As we all know that Server Side Includes (SSI) is a simple interpreted server-side scripting language used almost exclusively for the Web. The most frequent use of SSI is to include the contents of one or more files into a web page on a web server.
SSI, SHTML is a HTML file that includes server instructions or server side includes, and is similar to an ASP file. This file is commonly used as a method of identifying files that include server instructions and what ones do not, to help load each page as fast as possible. Nowadays web hosting companies are also using this language because it’s very good in terms of security.
When an SHTML webpage is sent to the web browser window, it gets assembled on the server and then sent to be viewed. The normal HTML tags all still work the same; the SHTML simply lets you INCLUDE other pieces into the HTML page. Web hosting companies are using SHTML as a basic language for creating web pages also.
Hypertext Transfer Protocol facility is referred to as a server-side include. (Although rarely done, the server administrator can identify some other file name suffix than “.shtml” as a server-side include file.) You can think of a server-side include as a limited form of common gateway interface application. In fact, the CGI is not used. The server simply searches the server-side include file for CGI environment variables, and inserts the variable information in the places in the file where the “include” statements have been inserted.
Server-side includes are snippets of code that not only simplify Web site maintenance but can also make Web site pages interactive. This and their simplicity to implement make them attractive to Web programmers, but the risks of using them must be understood and avoided. Using server-side includes to display environment variables and file statistics (“#echo var=”) poses no security risk; likewise, using the “#include” function, provided that the directory containing the included file is not Web-accessible.
In situations where there is no Web server root directory access, the “#exec” directive can be disabled or enabled in specified directories by means of appropriate statements in an ‘.htaccess’ file located in each directory. The ‘.htaccess’ file is the directory-level equivalent of the root-level configuration file. If the Web site is hosted by an external hosting company or Internet Service Provider, access to the Web server root directory is very unlikely, and ‘.htaccess’ files can be used.
As a simple programming language, SSI supports only one type: text. Its control flow is rather simple, choice is supported, but loops are not natively supported and can only be done by recursion using include or using HTTP redirect. The simple design of the language makes it easier to learn and use than most server-side scripting languages, while complicated server-side processing is often done with one of the more feature-rich programming languages. Apache, nginx, lighttpd and IIS are the four major web servers that support this language.
The following is a list of the currently supported SSI+ tags:
- Echo tag provides for inserting the data of certain variables into an HTML page.
- Include tag provides for inserting the contents of a file into the HTML page at the location of the include token.
- Fsize tag provides for inserting the size of a given file into the HTML page at the location of the fsize token.
- Flastmod tag provides for inserting the last modification date of a given file into the HTML page at the location of the flastmod token.
- Exec tag provides for executing an external executable.
- Config tag provides for setting certain HTML output options.
- Odbc tag provides for querying and updating ODBC databases.
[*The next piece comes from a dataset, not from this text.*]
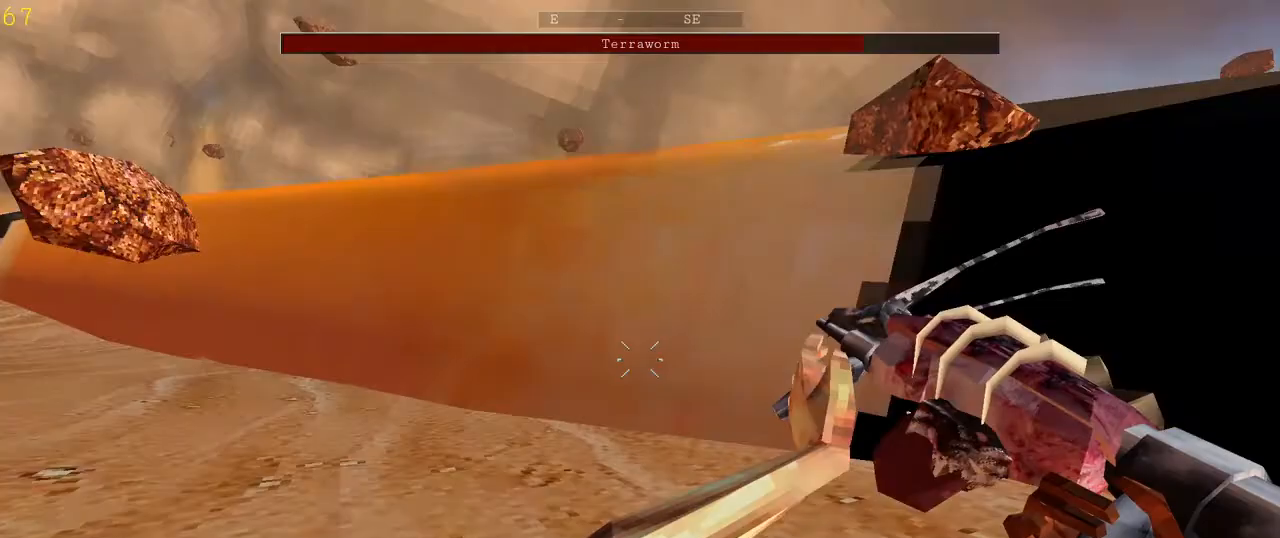
{"keys": ["a", "e", "w"], "mouse": ["left"], "events": [[67, "e", "up"], [233, "e", "down"], [333, "e", "up"], [433, "e", "down"], [467, "mouse_left", "down"]]}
- Email tag provides for sending an email whenever an HTML page is accessed or an HTML form is submitted.
- If tag provides for conditional execution of SSI operations and conditional printing of HTML text based on logical comparisons.
- Goto tag provides for jumping to a label token without executing any SSI code or printing any HTML text between the goto token and label token.
- Label tag provides a place for a goto or if goto token to jump to.
- Break tag provides for termination of HTML documents at any point.